30 September 2011

Working my way back to you

A lot of people have commented, with equal measure of praise and disdain, about how much work I've done lately. Wherever and whenever I'm on air, I tend to promote it on Facebook and Twitter, predominantly for reasons of pure ego, but also to remind future potential employers of my existence and current "popularity".

Anyway, this week, it screeched to a halt. An enchanted seven months or so of non-stop work on a total of ten different radio stations had suddenly had a vast, yawning crevice opened up before it. The calendar for the whole week was blank.

It meant I could rest. It meant I could take the dogs for longer, more leisurely walks at nicer times of day. It meant I could go to an away game on a Tuesday night (albeit the closest one of the season, at Doncaster) and not worry about missing out on much-needed kip afterwards. It meant I could go to the gym. It meant I could see people and places that had been off my radar.

And I really didn't like it.

Well, I did, but you know what I mean. When you're freelance and overworked, you have to strike a balance between needing the money and not doing yourself a mischief. When you're freelance and underworked, you have to strike a balance between needing the money and being able to enjoy your life. Thing is, my profession is a privileged one (despite the moaning that sometimes comes with it) and I try not to lose sight of that. So by Tuesday of this week I was starting to panic about where the next job was coming from. Then by Wednesday, the panic was over. Two late breakfast bookings in Bradford, the second of which was this morning, and then next week I'm doing drivetime cover in Wigan. Phew.

People at various stations ask me where I get my energy and appetite for all this work from, plus the patience to do all the travelling and stupid hours that go with it. My answer is simple: it combines a love of the job with a morbid fear of unemployment. For as long as someone thinks I'm of use, I'll keep doing it. And although I do want to be back on a full-time schedule, it's quite nice to be known - rightly or wrongly - by up to a dozen radio stations as someone reliable and versatile enough to step in and do the right kind of job for them when needed.

Have a nice weekend.

27 September 2011

"She finishes at four, she'll be in the pub at five past..."


If you've ever read this blog with reasonable frequency, or had to put up with me for a while on Twitter, you'll know I'm a considerable devotee of Coronation Street. Well, at the moment the programme is taking some flak over its characterisation and storylines, and I'm inclined to agree.

The problem I think is that the older characters seem to have been left behind somewhat, and they are the key to the light and shade that Coronation Street has always exploited flawlessly in the past. Admittedly the death of Maggie Jones (who played Blanche Hunt) left a yawning chasm in the humour stakes, but to me the obvious replacement is staring the show's masters right in the face.

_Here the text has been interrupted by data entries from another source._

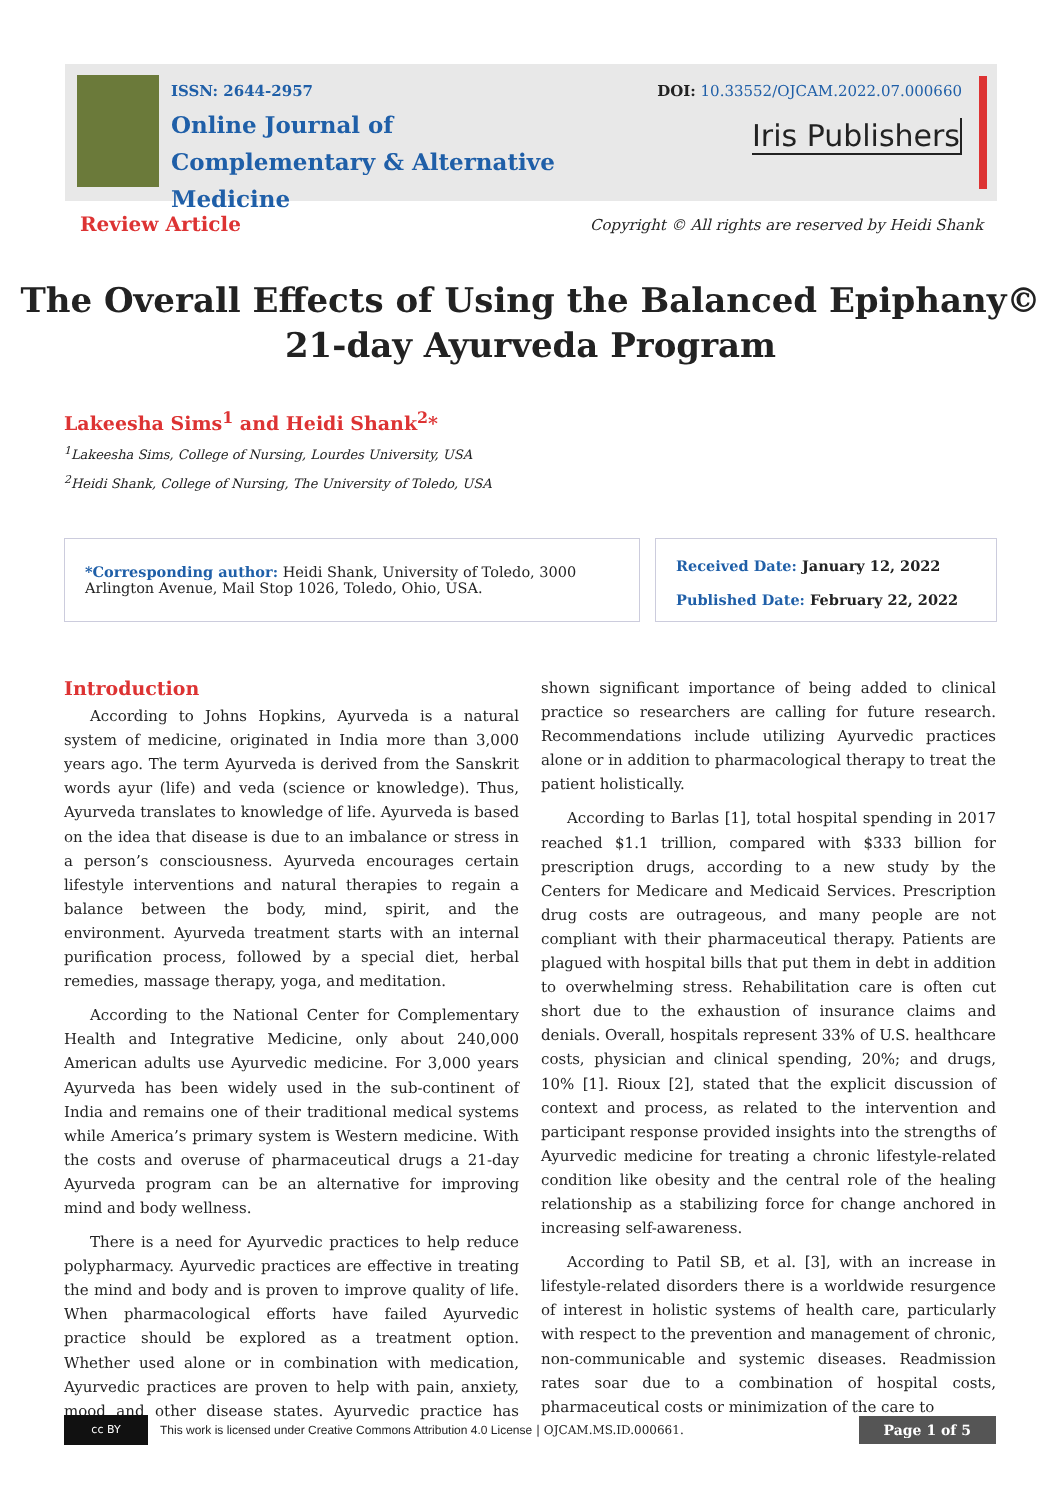ISSN: 2644-2957
Online Journal of
Complementary & Alternative Medicine
DOI: 10.33552/OJCAM.2022.07.000660
Iris Publishers
Review Article Copyright © All rights are reserved by Heidi Shank
The Overall Effects of Using the Balanced Epiphany©
21-day Ayurveda Program
Lakeesha Sims<sup>1</sup> and Heidi Shank<sup>2</sup>*
<sup>1</sup> Lakeesha Sims, College of Nursing, Lourdes University, USA
<sup>2</sup> Heidi Shank, College of Nursing, The University of Toledo, USA
*Corresponding author: Heidi Shank, University of Toledo, 3000 Arlington Avenue, Mail Stop 1026, Toledo, Ohio, USA.
Received Date: January 12, 2022
Published Date: February 22, 2022
Introduction
According to Johns Hopkins, Ayurveda is a natural system of medicine, originated in India more than 3,000 years ago. The term Ayurveda is derived from the Sanskrit words ayur (life) and veda (science or knowledge). Thus, Ayurveda translates to knowledge of life. Ayurveda is based on the idea that disease is due to an imbalance or stress in a person’s consciousness. Ayurveda encourages certain lifestyle interventions and natural therapies to regain a balance between the body, mind, spirit, and the environment. Ayurveda treatment starts with an internal purification process, followed by a special diet, herbal remedies, massage therapy, yoga, and meditation.
According to the National Center for Complementary Health and Integrative Medicine, only about 240,000 American adults use Ayurvedic medicine. For 3,000 years Ayurveda has been widely used in the sub-continent of India and remains one of their traditional medical systems while America’s primary system is Western medicine. With the costs and overuse of pharmaceutical drugs a 21-day Ayurveda program can be an alternative for improving mind and body wellness.
There is a need for Ayurvedic practices to help reduce polypharmacy. Ayurvedic practices are effective in treating the mind and body and is proven to improve quality of life. When pharmacological efforts have failed Ayurvedic practice should be explored as a treatment option. Whether used alone or in combination with medication, Ayurvedic practices are proven to help with pain, anxiety, mood and other disease states. Ayurvedic practice has shown significant importance of being added to clinical practice so researchers are calling for future research. Recommendations include utilizing Ayurvedic practices alone or in addition to pharmacological therapy to treat the patient holistically.
According to Barlas [1], total hospital spending in 2017 reached $1.1 trillion, compared with $333 billion for prescription drugs, according to a new study by the Centers for Medicare and Medicaid Services. Prescription drug costs are outrageous, and many people are not compliant with their pharmaceutical therapy. Patients are plagued with hospital bills that put them in debt in addition to overwhelming stress. Rehabilitation care is often cut short due to the exhaustion of insurance claims and denials. Overall, hospitals represent 33% of U.S. healthcare costs, physician and clinical spending, 20%; and drugs, 10% [1]. Rioux [2], stated that the explicit discussion of context and process, as related to the intervention and participant response provided insights into the strengths of Ayurvedic medicine for treating a chronic lifestyle-related condition like obesity and the central role of the healing relationship as a stabilizing force for change anchored in increasing self-awareness.
According to Patil SB, et al. [3], with an increase in lifestyle-related disorders there is a worldwide resurgence of interest in holistic systems of health care, particularly with respect to the prevention and management of chronic, non-communicable and systemic diseases. Readmission rates soar due to a combination of hospital costs, pharmaceutical costs or minimization of the care to
cc BY
This work is licensed under Creative Commons Attribution 4.0 License | OJCAM.MS.ID.000661. Page 1 of 5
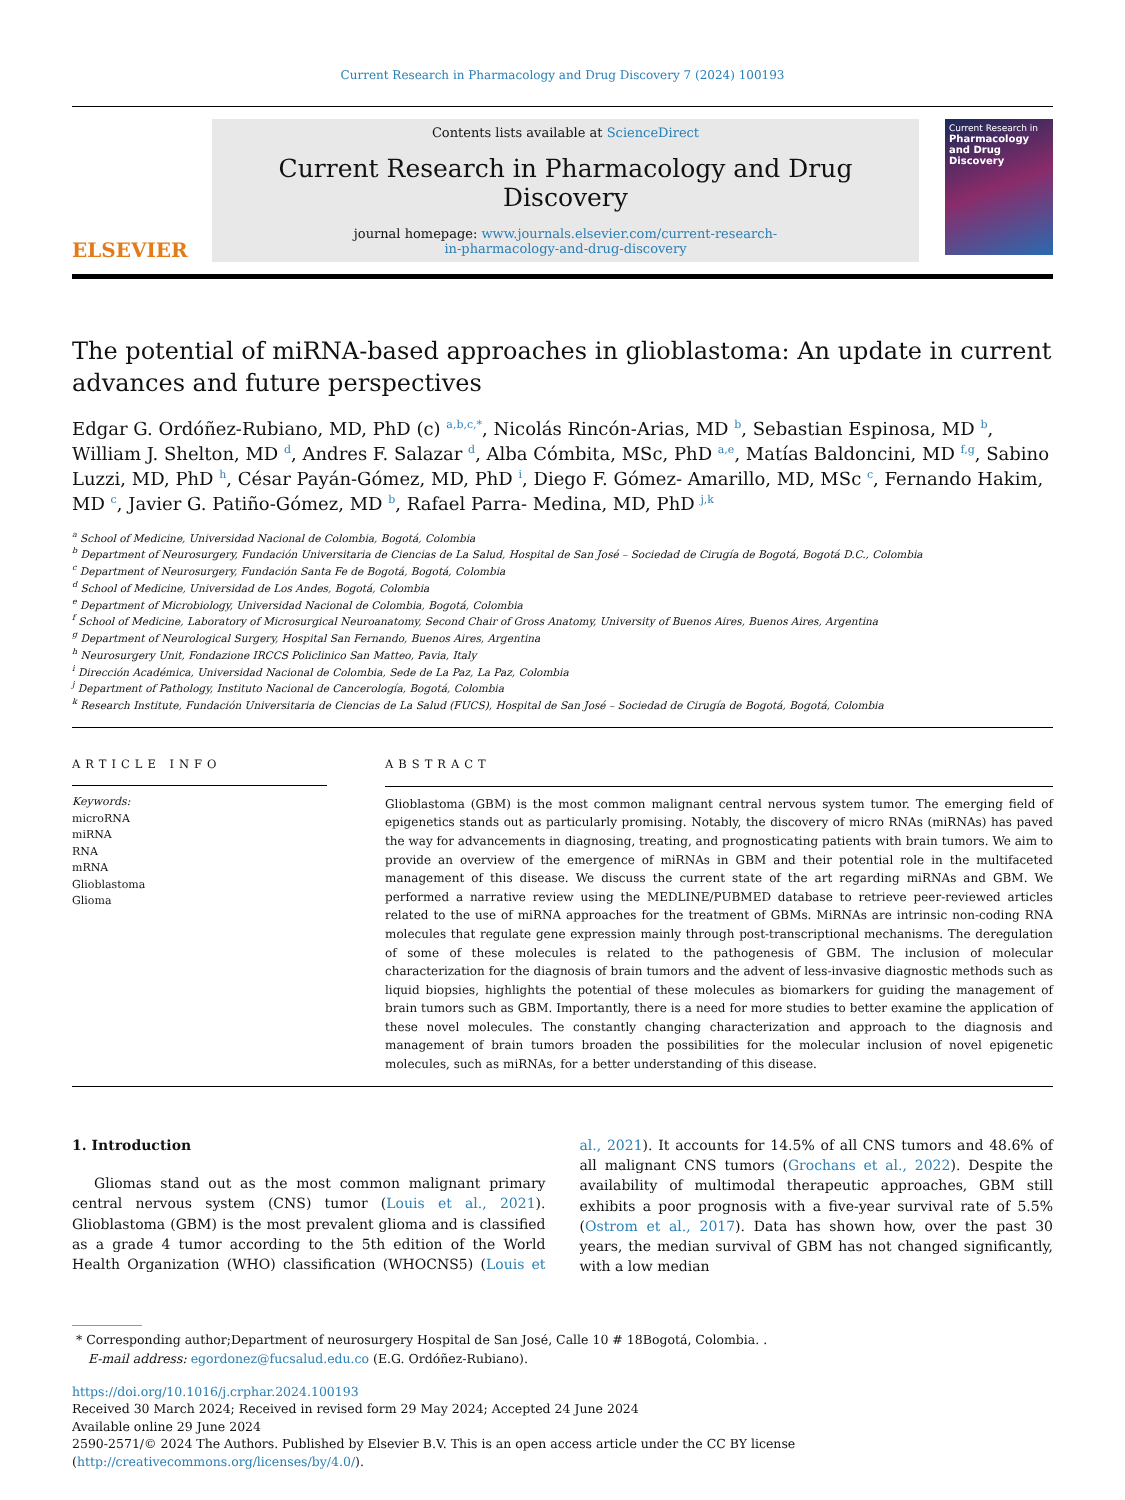Current Research in Pharmacology and Drug Discovery 7 (2024) 100193
ELSEVIER
Contents lists available at ScienceDirect
Current Research in Pharmacology and Drug Discovery
journal homepage: www.journals.elsevier.com/current-research-
in-pharmacology-and-drug-discovery
Current Research in
Pharmacology and Drug Discovery
The potential of miRNA-based approaches in glioblastoma: An update in current advances and future perspectives
Edgar G. Ordóñez-Rubiano, MD, PhD (c) <sup>a,b,c,*</sup>, Nicolás Rincón-Arias, MD <sup>b</sup>, Sebastian Espinosa, MD <sup>b</sup>, William J. Shelton, MD <sup>d</sup>, Andres F. Salazar <sup>d</sup>, Alba Cómbita, MSc, PhD <sup>a,e</sup>, Matías Baldoncini, MD <sup>f,g</sup>, Sabino Luzzi, MD, PhD <sup>h</sup>, César Payán-Gómez, MD, PhD <sup>i</sup>, Diego F. Gómez- Amarillo, MD, MSc <sup>c</sup>, Fernando Hakim, MD <sup>c</sup>, Javier G. Patiño-Gómez, MD <sup>b</sup>, Rafael Parra- Medina, MD, PhD <sup>j,k</sup>
<sup>a</sup> School of Medicine, Universidad Nacional de Colombia, Bogotá, Colombia
<sup>b</sup> Department of Neurosurgery, Fundación Universitaria de Ciencias de La Salud, Hospital de San José – Sociedad de Cirugía de Bogotá, Bogotá D.C., Colombia
<sup>c</sup> Department of Neurosurgery, Fundación Santa Fe de Bogotá, Bogotá, Colombia
<sup>d</sup> School of Medicine, Universidad de Los Andes, Bogotá, Colombia
<sup>e</sup> Department of Microbiology, Universidad Nacional de Colombia, Bogotá, Colombia
<sup>f</sup> School of Medicine, Laboratory of Microsurgical Neuroanatomy, Second Chair of Gross Anatomy, University of Buenos Aires, Buenos Aires, Argentina
<sup>g</sup> Department of Neurological Surgery, Hospital San Fernando, Buenos Aires, Argentina
<sup>h</sup> Neurosurgery Unit, Fondazione IRCCS Policlinico San Matteo, Pavia, Italy
<sup>i</sup> Dirección Académica, Universidad Nacional de Colombia, Sede de La Paz, La Paz, Colombia
<sup>j</sup> Department of Pathology, Instituto Nacional de Cancerología, Bogotá, Colombia
<sup>k</sup> Research Institute, Fundación Universitaria de Ciencias de La Salud (FUCS), Hospital de San José – Sociedad de Cirugía de Bogotá, Bogotá, Colombia
ARTICLE INFO
Keywords:
microRNA
miRNA
RNA
mRNA
Glioblastoma
Glioma
ABSTRACT
Glioblastoma (GBM) is the most common malignant central nervous system tumor. The emerging field of epigenetics stands out as particularly promising. Notably, the discovery of micro RNAs (miRNAs) has paved the way for advancements in diagnosing, treating, and prognosticating patients with brain tumors. We aim to provide an overview of the emergence of miRNAs in GBM and their potential role in the multifaceted management of this disease. We discuss the current state of the art regarding miRNAs and GBM. We performed a narrative review using the MEDLINE/PUBMED database to retrieve peer-reviewed articles related to the use of miRNA approaches for the treatment of GBMs. MiRNAs are intrinsic non-coding RNA molecules that regulate gene expression mainly through post-transcriptional mechanisms. The deregulation of some of these molecules is related to the pathogenesis of GBM. The inclusion of molecular characterization for the diagnosis of brain tumors and the advent of less-invasive diagnostic methods such as liquid biopsies, highlights the potential of these molecules as biomarkers for guiding the management of brain tumors such as GBM. Importantly, there is a need for more studies to better examine the application of these novel molecules. The constantly changing characterization and approach to the diagnosis and management of brain tumors broaden the possibilities for the molecular inclusion of novel epigenetic molecules, such as miRNAs, for a better understanding of this disease.
1. Introduction
Gliomas stand out as the most common malignant primary central nervous system (CNS) tumor (Louis et al., 2021). Glioblastoma (GBM) is the most prevalent glioma and is classified as a grade 4 tumor according to the 5th edition of the World Health Organization (WHO) classification (WHOCNS5) (Louis et al., 2021). It accounts for 14.5% of all CNS tumors and 48.6% of all malignant CNS tumors (Grochans et al., 2022). Despite the availability of multimodal therapeutic approaches, GBM still exhibits a poor prognosis with a five-year survival rate of 5.5% (Ostrom et al., 2017). Data has shown how, over the past 30 years, the median survival of GBM has not changed significantly, with a low median
* Corresponding author;Department of neurosurgery Hospital de San José, Calle 10 # 18Bogotá, Colombia. .
E-mail address: egordonez@fucsalud.edu.co (E.G. Ordóñez-Rubiano).
https://doi.org/10.1016/j.crphar.2024.100193
Received 30 March 2024; Received in revised form 29 May 2024; Accepted 24 June 2024
Available online 29 June 2024
2590-2571/© 2024 The Authors. Published by Elsevier B.V. This is an open access article under the CC BY license (http://creativecommons.org/licenses/by/4.0/).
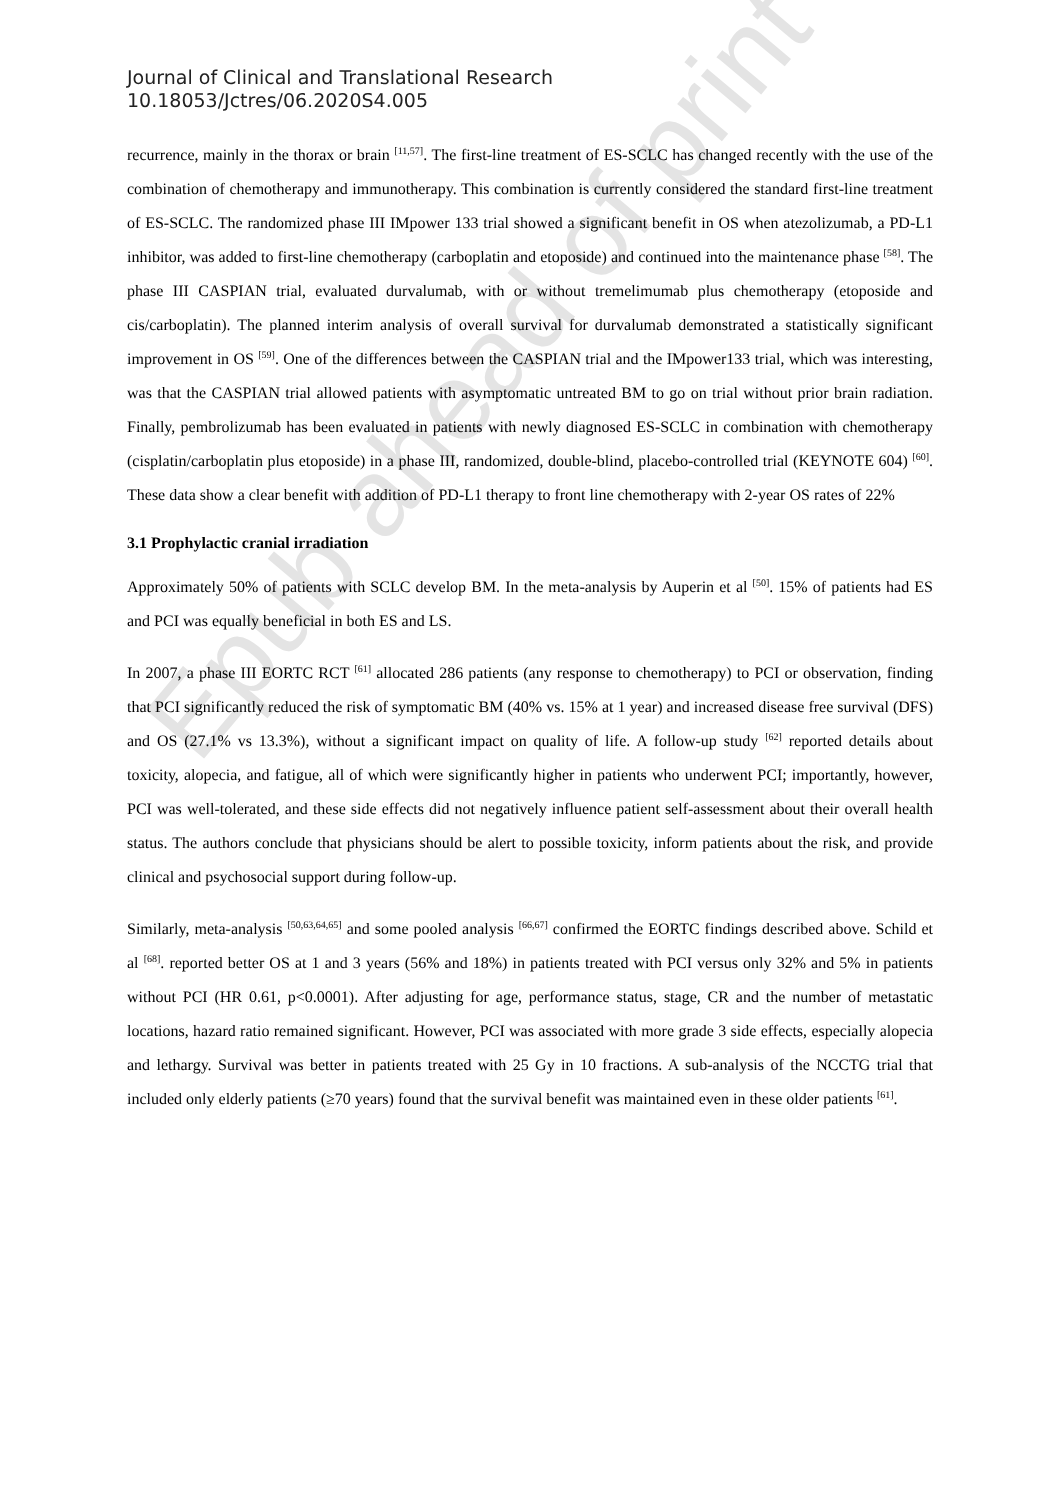Epub ahead of print
Journal of Clinical and Translational Research
10.18053/Jctres/06.2020S4.005
recurrence, mainly in the thorax or brain <sup>[11,57]</sup>. The first-line treatment of ES-SCLC has changed recently with the use of the combination of chemotherapy and immunotherapy. This combination is currently considered the standard first-line treatment of ES-SCLC. The randomized phase III IMpower 133 trial showed a significant benefit in OS when atezolizumab, a PD-L1 inhibitor, was added to first-line chemotherapy (carboplatin and etoposide) and continued into the maintenance phase <sup>[58]</sup>. The phase III CASPIAN trial, evaluated durvalumab, with or without tremelimumab plus chemotherapy (etoposide and cis/carboplatin). The planned interim analysis of overall survival for durvalumab demonstrated a statistically significant improvement in OS <sup>[59]</sup>. One of the differences between the CASPIAN trial and the IMpower133 trial, which was interesting, was that the CASPIAN trial allowed patients with asymptomatic untreated BM to go on trial without prior brain radiation. Finally, pembrolizumab has been evaluated in patients with newly diagnosed ES-SCLC in combination with chemotherapy (cisplatin/carboplatin plus etoposide) in a phase III, randomized, double-blind, placebo-controlled trial (KEYNOTE 604) <sup>[60]</sup>. These data show a clear benefit with addition of PD-L1 therapy to front line chemotherapy with 2-year OS rates of 22%
3.1 Prophylactic cranial irradiation
Approximately 50% of patients with SCLC develop BM. In the meta-analysis by Auperin et al <sup>[50]</sup>. 15% of patients had ES and PCI was equally beneficial in both ES and LS.
In 2007, a phase III EORTC RCT <sup>[61]</sup> allocated 286 patients (any response to chemotherapy) to PCI or observation, finding that PCI significantly reduced the risk of symptomatic BM (40% vs. 15% at 1 year) and increased disease free survival (DFS) and OS (27.1% vs 13.3%), without a significant impact on quality of life. A follow-up study <sup>[62]</sup> reported details about toxicity, alopecia, and fatigue, all of which were significantly higher in patients who underwent PCI; importantly, however, PCI was well-tolerated, and these side effects did not negatively influence patient self-assessment about their overall health status. The authors conclude that physicians should be alert to possible toxicity, inform patients about the risk, and provide clinical and psychosocial support during follow-up.
Similarly, meta-analysis <sup>[50,63,64,65]</sup> and some pooled analysis <sup>[66,67]</sup> confirmed the EORTC findings described above. Schild et al <sup>[68]</sup>. reported better OS at 1 and 3 years (56% and 18%) in patients treated with PCI versus only 32% and 5% in patients without PCI (HR 0.61, p<0.0001). After adjusting for age, performance status, stage, CR and the number of metastatic locations, hazard ratio remained significant. However, PCI was associated with more grade 3 side effects, especially alopecia and lethargy. Survival was better in patients treated with 25 Gy in 10 fractions. A sub-analysis of the NCCTG trial that included only elderly patients (≥70 years) found that the survival benefit was maintained even in these older patients <sup>[61]</sup>.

How fantastic has Stephanie Cole been since joining as Roy Cropper's mother? Like when Blanche first returned years ago, the character of Sylvia initially came only with negative attributes but a settling-in process, helped by the ground rules that Roy managed to put in place, has developed the character beautifully. Now is the time to get her into the silver-haired circle that includes Emily, Rita, Norris and the brilliant Dennis. For as long as these older characters continue to be in place, Coronation Street shouldn't go far wrong. But, of course, that's only if the decision-makers allow them the airtime.

Emily, for one, hasn't been on for a while. Betty, meanwhile, doesn't get mentioned half as much when she's in view as she does when she's allegedly "in the kitchen" or "on her own behind the bar" as other characters do scenes in differing rooms of the Rovers. But Rita, who has never been more waspish in her manner before, plus Norris and Dennis (the tiny side story of his continued skintness is delightful) are still on the full-time rota and need more. Add Sylvia to the mix and they've got what's missing.

Let's be honest, there isn't a lot of humour elsewhere in the show at the moment. Sean used to be funny and whimsical, but he's now sour, jealous, pompous and hypocritical. Eileen, who is brilliant when given comedy to do, hasn't had a storyline of note since half-arsedly nicking Owen's accounts. Eddie and Graham, characters of loveable eccentricity, have both gone and been not replaced. Steve and Lloyd's domestic issues have prevented them from having showtime together in the cab office - and the sooner Eileen goes back to work there, the better. Julie, supposedly a funny character, just gets right on my nerves and it's only going to get worse if that Brian type becomes a regular as her beau. That's quite an alarming thought. Dev makes me laugh, but not necessarily in a good way. This bland story of his son's potential as a golfer will probably be quietly disbanded in a few weeks time.

There's still much Coronation Street is doing right - the Carla/Frank saga justifies the discomfiting subject matter with the dramatic and pinpoint portrayal from all concerned, while I like the prospect of Tyrone getting fruity with a smart looking girl, even though we all know deep down a Kirsty like that wouldn't even glance sideways at a Tyrone like him.

Oh, and if I can be shallow just for a moment? Anna Windass should be glammed up like that in every single episode. That's all.